A poorly differentiated pulmonary squamous cell carcinoma in a free-ranging Atlantic bottlenose dolphin (Tursiops truncatus)

RY Ewing and AA Mignucci-Giannoni

National Oceanographic and Atmospheric Administration, National Marine Fisheries Service, Southeast Fisheries Science Center, Miami, FL 33149, USA.

A free-ranging, adult, female offshore bottlenose dolphin (Tursiops truncatus) was found freshly dead in 1999 on Ocean Park Beach in San Juan, Puerto Rico.

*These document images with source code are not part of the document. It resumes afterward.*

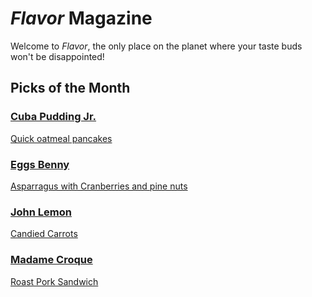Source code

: # _Flavor_ Magazine

Welcome to _Flavor_, the only place on the planet where your taste buds won't be disappointed!



## Picks of the Month

### [Cuba Pudding Jr.](writer/cuba-pudding-jr.md) 

[Quick oatmeal pancakes](../recipe/feb/quick-oatmeal-pancakes.md)

### [Eggs Benny](writer/eggs-benny.md) 
[Asparragus with Cranberries and pine nuts](../recipe/feb/asparagus-with-cranberries-and-pine-nuts.md)

### [John Lemon](writer/john-lemon.md) 

[Candied Carrots](../recipe/feb/candied-carrots.md)

### [Madame Croque](writer/madame-croque.md) 

[Roast Pork Sandwich](recipe/feb/roast-pork-sandwich.md)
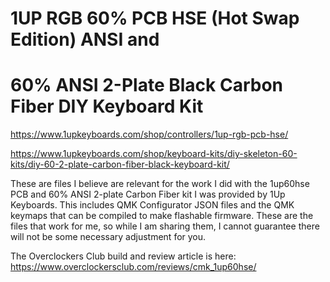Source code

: # 1UP RGB 60% PCB HSE (Hot Swap Edition) ANSI and 
# 60% ANSI 2-Plate Black Carbon Fiber DIY Keyboard Kit

https://www.1upkeyboards.com/shop/controllers/1up-rgb-pcb-hse/

https://www.1upkeyboards.com/shop/keyboard-kits/diy-skeleton-60-kits/diy-60-2-plate-carbon-fiber-black-keyboard-kit/

These are files I believe are relevant for the work I did with the 1up60hse PCB and 60% ANSI 2-plate Carbon Fiber kit I was provided by 1Up Keyboards.
This includes QMK Configurator JSON files and the QMK keymaps that can be compiled to make flashable firmware.
These are the files that work for me, so while I am sharing them, I cannot guarantee there will not be some necessary adjustment for you.

The Overclockers Club build and review article is here: https://www.overclockersclub.com/reviews/cmk_1up60hse/
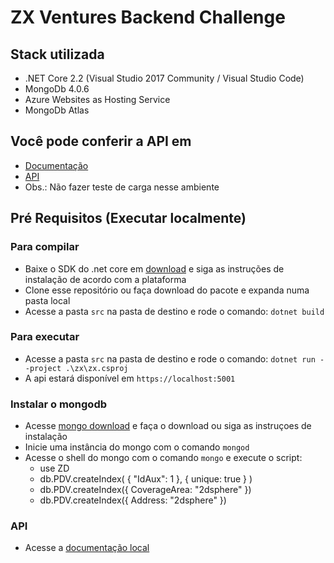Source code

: # ZX Ventures Backend Challenge

## Stack utilizada

* .NET Core 2.2 (Visual Studio 2017 Community / Visual Studio Code)
* MongoDb 4.0.6 
* Azure Websites as Hosting Service
* MongoDb Atlas

## Você pode conferir a API em
* [Documentação](https://zx20190326101938.azurewebsites.net/swagger/index.html)
* [API](https://zx20190326101938.azurewebsites.net/api)
* Obs.: Não fazer teste de carga nesse ambiente

## Pré Requisitos (Executar localmente)

### Para compilar

* Baixe o SDK do .net core em [download](https://dotnet.microsoft.com/download) e siga as instruções de instalação de acordo com a plataforma
* Clone esse repositório ou faça download do pacote e expanda numa pasta local
* Acesse a pasta `src` na pasta de destino e rode o comando: `dotnet build` 

### Para executar

* Acesse a pasta `src` na pasta de destino e rode o comando: `dotnet run --project .\zx\zx.csproj`
* A api estará disponível em `https://localhost:5001`

### Instalar o mongodb

* Acesse [mongo download](https://www.mongodb.com/download-center/community) e faça o download ou siga as instruçoes de instalação
* Inicie uma instância do mongo com o comando `mongod`
* Acesse o shell do mongo com o comando `mongo` e execute o script:
	* use ZD
	* db.PDV.createIndex( { "IdAux": 1 }, { unique: true } )
	* db.PDV.createIndex({ CoverageArea: "2dsphere" })
	* db.PDV.createIndex({ Address: "2dsphere" })

### API

* Acesse a [documentação local](https://localhost:5001/swagger)


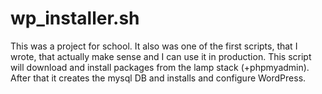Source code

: # wp_installer.sh
This was a project for school. It also was one of the first scripts, that I wrote, that actually make sense and I can use it in production. This script will download and install packages from the lamp stack (+phpmyadmin). After that it creates the mysql DB and installs and configure  WordPress.
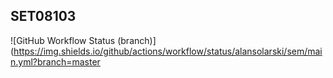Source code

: ## SET08103

![GitHub Workflow Status (branch)](https://img.shields.io/github/actions/workflow/status/alansolarski/sem/main.yml?branch=master
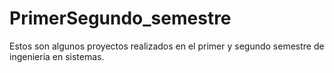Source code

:# PrimerSegundo_semestre
Estos son algunos proyectos realizados en el primer y segundo semestre de ingeniería en sistemas.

The left-lung and right-lung pleura had multiple white, firm-to-hard nodules with coagulative necrosis. Histologically, the neoplasms were characterized by multiple well-circumscribed, nonencapsulated expansile masses consisting mostly of polygonal cells with fewer circumferential flattened basaloid cells that compressed alveoli, bronchioles, and bronchi. Neoplastic cells stained positive for cytokeratin, with sporadic vimentin staining, and were negative for epithelial membrane antigen, thyroid transcription factor-1, calretinin, and human mesothelial cell antigen. A diagnosis of poorly differentiated pulmonary squamous cell carcinoma with lymph node and renal metastases was made on the basis of histomorphology and immunohistochemical staining. This is the first documentation of pulmonary squamous cell carcinoma in a dolphin.